Critical Care Nurses Inadequately Assess SAPS II Scores of Very Ill Patients in Real Life
Author(s) -
Andréas Perren,
Marco Previsdomini,
I Perren,
Paolo Merlani
Publication year - 2012
Publication title -
critical care research and practice
Language(s) - English
Resource type - Journals
SCImago Journal Rank - 0.532
H-Index - 27
eISSN - 2090-1313
pISSN - 2090-1305
DOI - 10.1155/2012/919106
Subject(s) - medicine , gold standard (test) , logistic regression , mean difference , linear regression , limits of agreement , significant difference , correlation , regression analysis , standard error , saps ii , apache ii , confidence interval , statistics , intensive care unit , nuclear medicine , mathematics , geometry
Background.

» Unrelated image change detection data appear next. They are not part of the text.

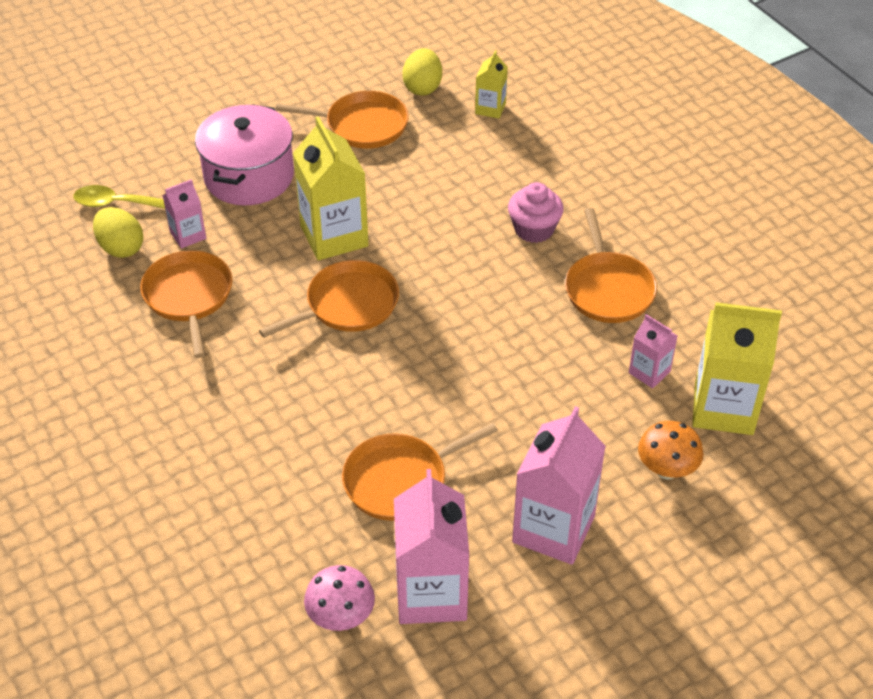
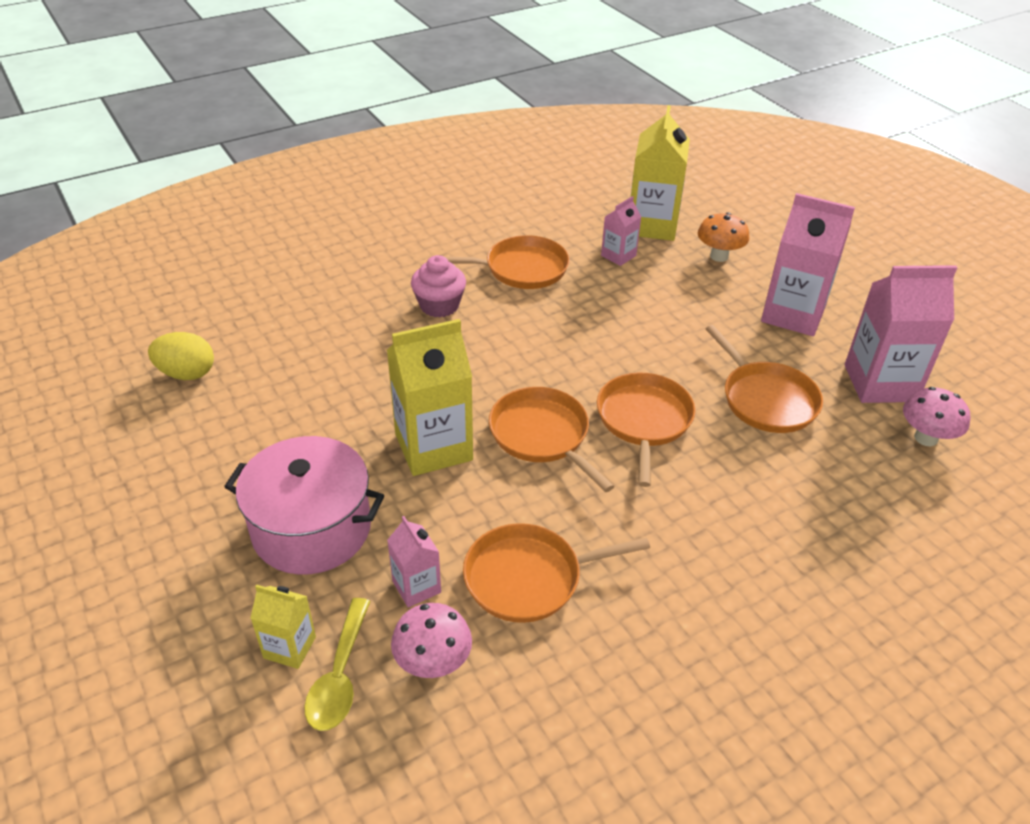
camera: 90 degrees left, 5 degrees down
yellow egg [93,207,144,258] -> pink mushroom [391,603,472,678]
orange pan [275,91,409,149] -> orange pan moved to [597,373,696,487]
yellow carton [475,50,508,118] -> yellow carton moved to [250,585,316,669]

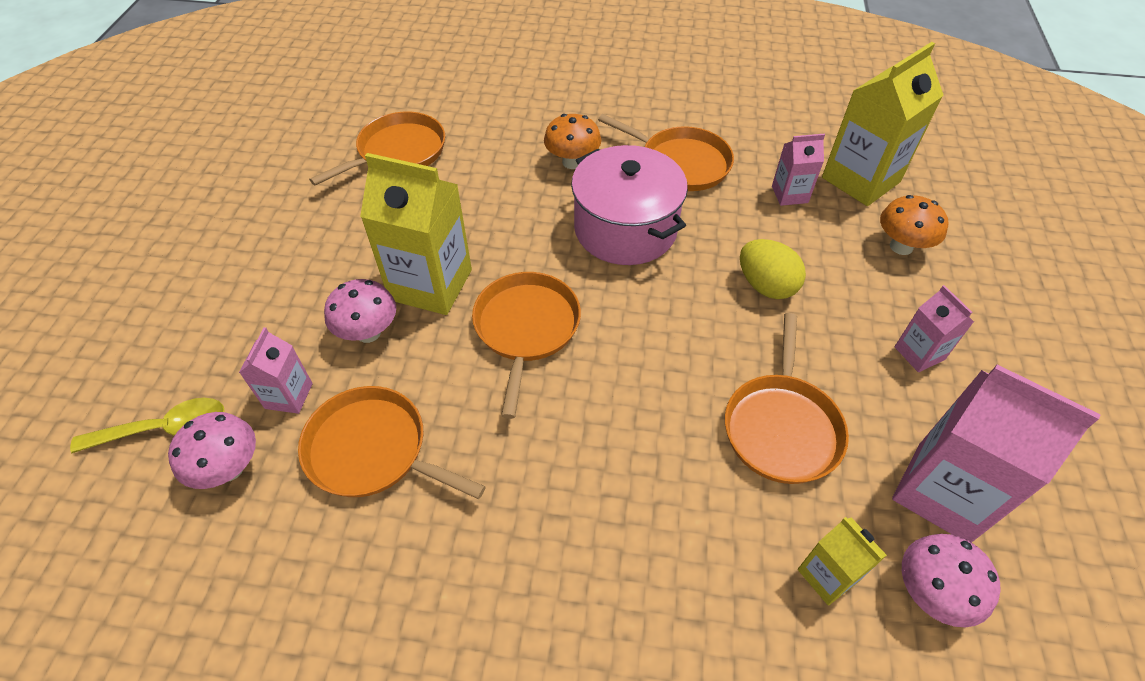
camera: 40 degrees right, 10 degrees up
yellow egg [148,332,214,380] -> yellow egg moved to [740,239,806,299]
pink pot [224,436,384,575] -> pink pot moved to [571,145,688,265]
yellow carton [250,585,316,669] -> yellow carton moved to [798,517,887,606]
yellow spoon [304,598,370,731] -> yellow spoon turned 150 degrees counterclockwise [70,398,225,453]
pink cupcake [411,255,466,318] -> orange mushroom [544,114,601,169]
orange pan [597,373,696,487] -> orange pan moved to [309,112,445,185]
pink carton [761,193,855,336] -> pink carton [895,285,974,372], size x0.52
none -> pink mushroom [324,279,396,343]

Reliable ICU severity scores have been achieved by various healthcare workers but nothing is known regarding the accuracy in real life of severity scores registered by untrained nurses. Methods. In this retrospective multicentre audit, three reviewers independently reassessed 120 SAPS II scores. Correlation and agreement of the sum-scores/variables among reviewers and between nurses and the reviewers' gold standard were assessed globally and for tertiles. Bland and Altman (gold standard—nurses) of sum scores and regression of the difference were determined. A logistic regression model identifying risk factors for erroneous assessments was calculated. Results. Correlation for sum scores among reviewers was almost perfect (mean ICC = 0.985). The mean (±SD) nurse-registered SAPS II sum score was 40.3 ± 20.2 versus 44.2 ± 24.9 of the gold standard ( P < 0.002 for difference) with a lower ICC (0.81). Bland and Altman assay was +3.8 ± 27.0 with a significant regression between the difference and the gold standard, indicating overall an overestimation (underestimation) of lower (higher; >32 points) scores. The lowest agreement was found in high SAPS II tertiles for haemodynamics ( k = 0.45–0.51). Conclusions. In real life, nurse-registered SAPS II scores of very ill patients are inaccurate. Accuracy of scores was not associated with nurses' characteristics.